At its oldest, hospice was simply a home of respite for weary travelers. At Casa Ahava, we like to think we are not so different from those first roadside homes, welcoming the stranger and the sick to our hearth for as long as they need and offering comfortable place to lie their head.

Cicely Saunders, the founder of the modern hospice movement is reported to have said that dying persons ask three things of those who care for them: (1) “Help me“, (2) “Listen to me“, (3) “Don’t leave me”. With our without specialty training, extra resources, or extravagant manpower, we know that we can, at least, respond to these three requests.

Transitioning from the hope for cure to the hope for comfort is a challenge physically, emotionally, and spiritually.

At Casa Ahava we try to attend to each of these challenges. Physically, relying upon all the palliative resources and techniques available to us, we offer cleansing and bandaging of the wounds Cancer influcts, as much pain relief as is possible (pharmacological and nonpharmacological), and hold the dignity of the body of the dying as inviolable.
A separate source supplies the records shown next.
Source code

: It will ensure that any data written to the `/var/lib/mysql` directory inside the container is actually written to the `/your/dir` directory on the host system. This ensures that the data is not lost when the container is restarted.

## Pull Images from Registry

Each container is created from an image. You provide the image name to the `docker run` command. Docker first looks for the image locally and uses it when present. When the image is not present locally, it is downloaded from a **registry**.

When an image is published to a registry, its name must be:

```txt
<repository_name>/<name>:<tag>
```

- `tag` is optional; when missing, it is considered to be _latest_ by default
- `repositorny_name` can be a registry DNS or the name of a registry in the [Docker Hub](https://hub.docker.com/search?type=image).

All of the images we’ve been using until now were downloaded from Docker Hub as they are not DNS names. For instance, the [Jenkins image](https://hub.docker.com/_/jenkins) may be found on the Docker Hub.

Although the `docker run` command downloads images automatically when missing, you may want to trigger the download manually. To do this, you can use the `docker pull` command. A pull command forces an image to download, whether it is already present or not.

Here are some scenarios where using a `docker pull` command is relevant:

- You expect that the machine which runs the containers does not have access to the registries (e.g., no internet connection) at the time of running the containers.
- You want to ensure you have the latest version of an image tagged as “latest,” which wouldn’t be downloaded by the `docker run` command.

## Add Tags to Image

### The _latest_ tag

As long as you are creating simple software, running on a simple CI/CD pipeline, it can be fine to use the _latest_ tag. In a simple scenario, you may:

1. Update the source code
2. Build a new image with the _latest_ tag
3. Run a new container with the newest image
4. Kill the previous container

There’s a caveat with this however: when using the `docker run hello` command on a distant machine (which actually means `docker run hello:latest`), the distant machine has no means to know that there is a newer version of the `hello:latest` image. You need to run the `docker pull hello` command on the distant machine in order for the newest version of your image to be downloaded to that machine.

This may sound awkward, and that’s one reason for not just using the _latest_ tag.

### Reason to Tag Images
To the emotional toll of dying, we make every effort to bring communion and compassion into the hard places of dying. Music, opportunities to talk, opportunities for silence, and accompaniment in the dark all contribute to what DeFord meant when he wrote “There is perhaps no greater agape love than that shown to us by “the people who have gathered to say farewell” (Living, Loving, and Loss, 2013).
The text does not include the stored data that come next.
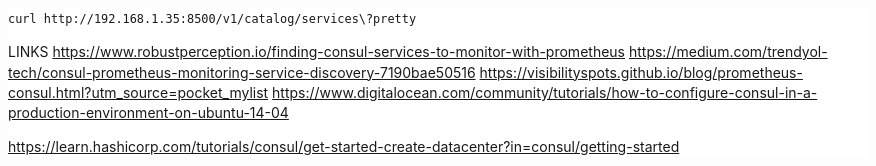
 ```bash
curl http://192.168.1.35:8500/v1/catalog/services\?pretty
```


LINKS
https://www.robustperception.io/finding-consul-services-to-monitor-with-prometheus
https://medium.com/trendyol-tech/consul-prometheus-monitoring-service-discovery-7190bae50516
https://visibilityspots.github.io/blog/prometheus-consul.html?utm_source=pocket_mylist
https://www.digitalocean.com/community/tutorials/how-to-configure-consul-in-a-production-environment-on-ubuntu-14-04

https://learn.hashicorp.com/tutorials/consul/get-started-create-datacenter?in=consul/getting-started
In the spiritual truthes and falsehoods of dying, we offer faithful witness, as steady a presence as we know, and a mixture of love and lament to go along with the mixture of life and death that those realities bring.

Training

Though we recognize that we are always learning ourselves, we also recognize that there are parts of our experience and our study that may be of use to those around us. From that well of knowledge, we draw as much as we can and offer it as freely as we know how to the medical and non-medical systems around us. Layne’s expertise and passion for palliative care and Jon’s passion for grief literacy and teaching the skill in the work of grief itself are on offer to whomever we may come across.

Layne’s PhD work in palliative care makes her especially good at offering important insight into improving care for patients and families alike with serious and chronic illnesses.

Counseling

Both dying and being in close proximity to it are all-consuming paths. The light by which we illuminate every step on those paths is often a flickering candle held in the shaky hand of the dying and each footfall is uncertain at best.
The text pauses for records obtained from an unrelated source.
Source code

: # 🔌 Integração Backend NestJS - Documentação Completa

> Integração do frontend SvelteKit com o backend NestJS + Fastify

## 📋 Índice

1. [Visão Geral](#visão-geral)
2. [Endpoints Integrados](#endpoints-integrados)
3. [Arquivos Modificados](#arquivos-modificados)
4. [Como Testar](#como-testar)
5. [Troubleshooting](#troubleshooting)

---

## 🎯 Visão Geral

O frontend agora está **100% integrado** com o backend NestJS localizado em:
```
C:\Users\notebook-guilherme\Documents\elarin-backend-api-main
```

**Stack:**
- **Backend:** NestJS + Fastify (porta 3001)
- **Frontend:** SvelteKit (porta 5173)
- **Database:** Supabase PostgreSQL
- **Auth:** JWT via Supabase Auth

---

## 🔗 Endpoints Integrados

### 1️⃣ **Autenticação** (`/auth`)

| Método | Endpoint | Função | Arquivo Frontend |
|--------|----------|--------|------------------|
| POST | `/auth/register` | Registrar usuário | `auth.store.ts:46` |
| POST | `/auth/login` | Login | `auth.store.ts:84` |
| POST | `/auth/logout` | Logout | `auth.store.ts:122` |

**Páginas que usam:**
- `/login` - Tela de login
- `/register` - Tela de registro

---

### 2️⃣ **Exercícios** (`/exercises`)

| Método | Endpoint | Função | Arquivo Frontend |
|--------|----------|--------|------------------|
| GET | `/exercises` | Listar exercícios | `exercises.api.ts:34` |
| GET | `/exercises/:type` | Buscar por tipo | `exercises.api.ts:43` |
Jon’s experience and study into griefwork can shed just a bit more light along that path and, at times, give a bit more sturdiness to the step.

The effects of grief and dying are not reserved for simply the sick and their families. Healthcare professionals, and anyone else connected to the loss all suffer the losses along the way in different ways. Into the hurt of those losses we offer what little balm we can, and what wisdom we have.

Philosopher and medical ethicist Jeffry Bishop wrote that suffering is “to undergo loss of capacity, potency, history, project, or purpose, all of which are integral to this particular embodied being” (Jeffry Bishop, The Anticipatory Corpse). This idea of suffering rightly distinguishes itself from pain, and reveals that suffering comes from loss. Loss unmakes our attachments, it is the breaking and pulling away of that which we have tied to ourselves. And “grief is the rope burns left behind, when that which is held is pulled beyond our grasp.” (Stephen Levine, Unattended Sorrow)

We have years of practice in holding those burned hands softly, in pouring a soothing balm into the raw flesh of the burn, and in giving ritual and rhythm to the confusing and catastrophic.